3c22 claire

私はこの妊娠しているマウスの解剖は一生できることがないと思い、それが生命論をとった理由のひとつでした。なので今日という日が来るのが悲しかったけど、かけがえのない命を与えてもらったマウスのためにもしっかり勉強させてもらおうと思って挑みました。

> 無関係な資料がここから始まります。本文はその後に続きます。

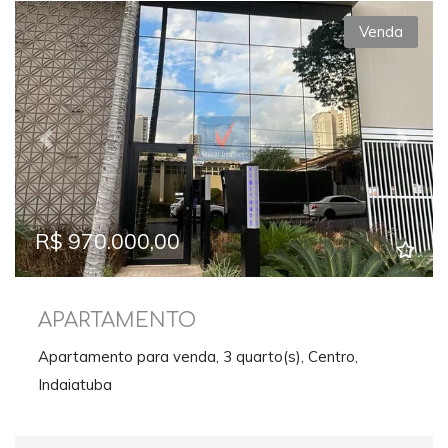
Venda
Previous
Next
R$ 970.000,00
APARTAMENTO
Apartamento para venda, 3 quarto(s), Centro,
Indaiatuba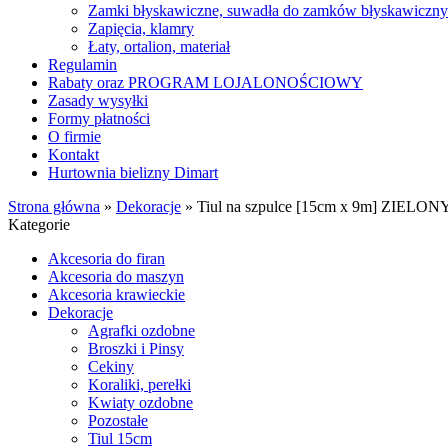
Zamki błyskawiczne, suwadła do zamków błyskawiczn
Zapięcia, klamry
Łaty, ortalion, materiał
Regulamin
Rabaty oraz PROGRAM LOJALONOŚCIOWY
Zasady wysyłki
Formy płatności
O firmie
Kontakt
Hurtownia bielizny Dimart
Strona główna
»
Dekoracje
»
Tiul na szpulce [15cm x 9m] ZIELON
Kategorie
Akcesoria do firan
Akcesoria do maszyn
Akcesoria krawieckie
Dekoracje
Agrafki ozdobne
Broszki i Pinsy
Cekiny
Koraliki, perełki
Kwiaty ozdobne
Pozostałe
Tiul 15cm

マウスのおなかを開き、臓器をひとつずつ確認していきました。私は生物を選択してないので、詳しくまではわからなかったけど、胃の中を開けたら消化しきられてないペレットが入っていたり、まだ心臓が動いているのを見ることができたり驚きの連続でした。脳をあけたときはあまりしわもないし小さいんだなと思いました。体の中は本当にきれいで生きているときの体を一瞬止めただけかのようにどこも生き生きしていました。最後に子宮をやぶって胎児を見たときは本当に感動しました。体の形はもちろん、しっぽや手まで見えて、人間の初期の胎児とそっくりでした。そこには16匹の命が宿っていたのです。思わずひるんでしまいました。この胎児たちもあと一週間もしたらおなかから出てきて元気いっぱいに動いていたのかもしれないと思ったとき、初めて自分のしていることの残酷さを思い知りました。今思うと妊娠しているマウスを解剖したいなんて軽はずみに考えていた自分が情けないです。
神経を集中させて解剖したため、とても疲れきりました。前病院で手術をして頂いた時7時間かかったみたいで、失敗の許されないお医者さんは、体力的にも精神的にも強くならなければならないんだなと思いました。
私はこの経験を一生忘れません。第一号(マウスの名前です)や胎児をはじめとするマウスたちには本当に感謝しています。ありがとうございました。